Malgré la volonté de Salliche Ag de garder autant de réfugiés que possible sur Ruan, nombre d’autres mondes souhaitaient aussi employer les personnes déplacées des Bordure Extérieure et Moyenne. Des usines de construction optique ou acoustique cherchaient des espèces disposant d’une acuité visuelle ou d’une ouïe surdéveloppée. Certaines sociétés étaient intéressées par les espèces de taille et de force au-dessus de la moyenne. Mais la plupart des réfugiés n’avaient jamais habité les Colonies ni le Noyau, d’où la nécessité des cours de formation, censés hisser ces pauvres créatures incultes au niveau de leur nouvelle vie.
Melisma et ses compagnons longèrent les bâtiments grossiers où on apprenait le basique aux Ruuriens et aux Dugs. Certaines installations servaient à des séances de formation à l’interaction avec les droïds, les ordinateurs et les formes de vie virtuelles. D’autres initiaient à l’utilisation des turboascenseurs, des puits gravifïques, des rues à tapis roulant, des comlinks, des holoprojecteurs ou des fauteuils auto-ajustables. On apprenait aussi aux réfugiés à se comporter correctement au restaurant, au théâtre et dans les autres lieux publics…

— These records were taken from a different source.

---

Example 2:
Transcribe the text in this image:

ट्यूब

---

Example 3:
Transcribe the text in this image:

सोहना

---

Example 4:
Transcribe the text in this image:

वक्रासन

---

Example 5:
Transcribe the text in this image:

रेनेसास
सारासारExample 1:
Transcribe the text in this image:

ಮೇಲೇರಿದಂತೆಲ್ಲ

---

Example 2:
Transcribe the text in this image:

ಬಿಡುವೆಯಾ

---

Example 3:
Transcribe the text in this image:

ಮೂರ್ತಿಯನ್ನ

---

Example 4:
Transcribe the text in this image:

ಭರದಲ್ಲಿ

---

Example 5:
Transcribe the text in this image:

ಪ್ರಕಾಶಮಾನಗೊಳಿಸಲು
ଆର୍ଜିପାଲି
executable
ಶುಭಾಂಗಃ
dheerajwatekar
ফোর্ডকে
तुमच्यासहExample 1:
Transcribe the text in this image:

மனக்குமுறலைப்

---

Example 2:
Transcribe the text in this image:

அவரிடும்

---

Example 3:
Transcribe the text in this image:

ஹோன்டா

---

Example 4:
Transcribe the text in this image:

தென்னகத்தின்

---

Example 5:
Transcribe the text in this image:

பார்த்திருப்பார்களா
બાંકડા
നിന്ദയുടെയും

Les Ryn étaient attendus à la structure 58, animée par une humaine dont les yeux s’exorbitèrent à leur vue. Elle consulta fébrilement l’affichage du databloc qu’elle portait autour du cou, se reprit… et demanda à ses « élèves » de s’asseoir.
Les Ryn s’installèrent sur le sol, achevant de déstabiliser leur interlocutrice, à l’assurance aussi bancale que ses chaises… Elle regarda de nouveau son databloc comme pour y chercher l’inspiration.

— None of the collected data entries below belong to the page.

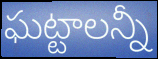
ఘట్టాలన్నీ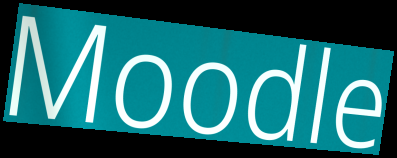
Moodle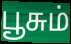
பூசும்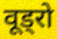
वूड्रो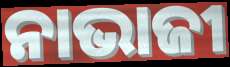
ନାଭାଜୀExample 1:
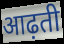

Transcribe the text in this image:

आढ़ती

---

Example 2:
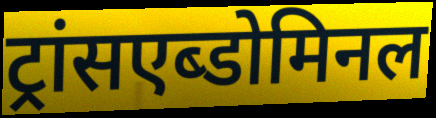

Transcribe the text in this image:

ट्रांसएब्डोमिनल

— Nous vous avons demandé de venir car une possibilité de vous rendre sur Esseles s’est présentée.
Melisma se tourna vers Gaph, dont l’optimisme refit surface.
— Il s’agirait d’un travail un peu particulier, mais c’est la seule offre concernant votre espèce. Je suis sûre que vous y réfléchirez. (Elle se racla la gorge.) Vous habiteriez dans une sorte de musée vivant, où diverses espèces cohabitent et permettent aux curieux de découvrir leurs caractéristiques.
— Que serions-nous censés faire ? demanda Gaph après un long silence.
— Etre vous-mêmes, voilà tout, répondit la femme d’une voix trop aiguë.
Le sourire de Gaph s’effaça.
— Ce serait comme ici. Sauf que des milliers de visiteurs viendraient nous reluquer !
— Vous observer !
— Désolée, dit Melisma, mais nous sommes forcés de refuser votre offre.
La femme se mordit la lèvre inférieure. Elle alla jusqu’à la porte pour vérifier qu’il n’y avait personne derrière, puis revint vers les Ryn, les yeux brillants.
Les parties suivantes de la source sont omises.